Simple Pleasures

Little Oakey

My grandfather, Michael John Pope, was a pioneer farmer in outback New South Wales, Australia. He built his small, four-room home, Little Oakey, from the creek-stones of the area. Behind the house was a wattle and daub (clay) kitchen and cellar. In that little home, with his wife Mary Jane, he raised five children in, what would be considered by today’s standards, primitive isolation.

Grandfather worked his sheep grazing property from dawn to dusk, as is the way with farmers. His son, also a farmer, was given two Italian prisoners-of-war, Giacomo and Lorenzo, to help with the workload during World War II. The Italians would have been not much more than boys, perhaps twenty or so. The family treated them with care and respect and became very fond of them, much to the disapproval of some local families. They slept in the stables but, remember, the main house was tiny and wouldn’t have had a whole lot more comfort than the stables. Anyway, a safe stables was far superior to a life-and-death war-field. When winter came, they were both knitted a jumper which they wore every year until the end of the war. 

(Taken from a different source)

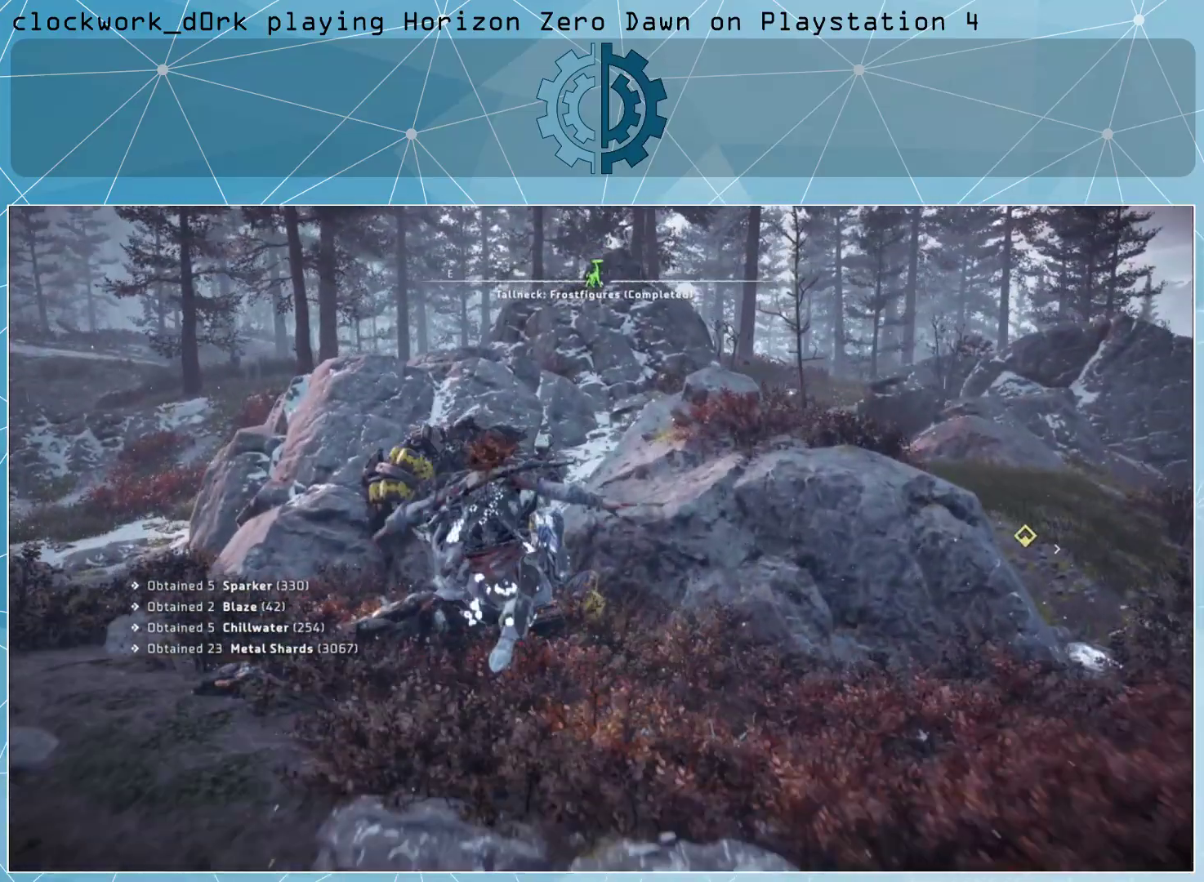
{"buttons": [], "left_stick": "up", "right_stick": "center", "events": []}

Sometimes, the two “prisoners” were sent off with guns and children in tow to catch rabbits for the day. Hardly war-time behaviour with the prisoners in charge of the weapons and with care of the children! The family kept in contact with the Italian men and visited them, many years later, on a once-in-a-lifetime European trip. Our spiritual heritage is brothers with linked arms, not brothers in armament.

Such was life in the outback. It was and, essentially, still is harsh, relentless, and intensely beautiful. It becomes part of the soul and is embedded into one’s psyche as primal home.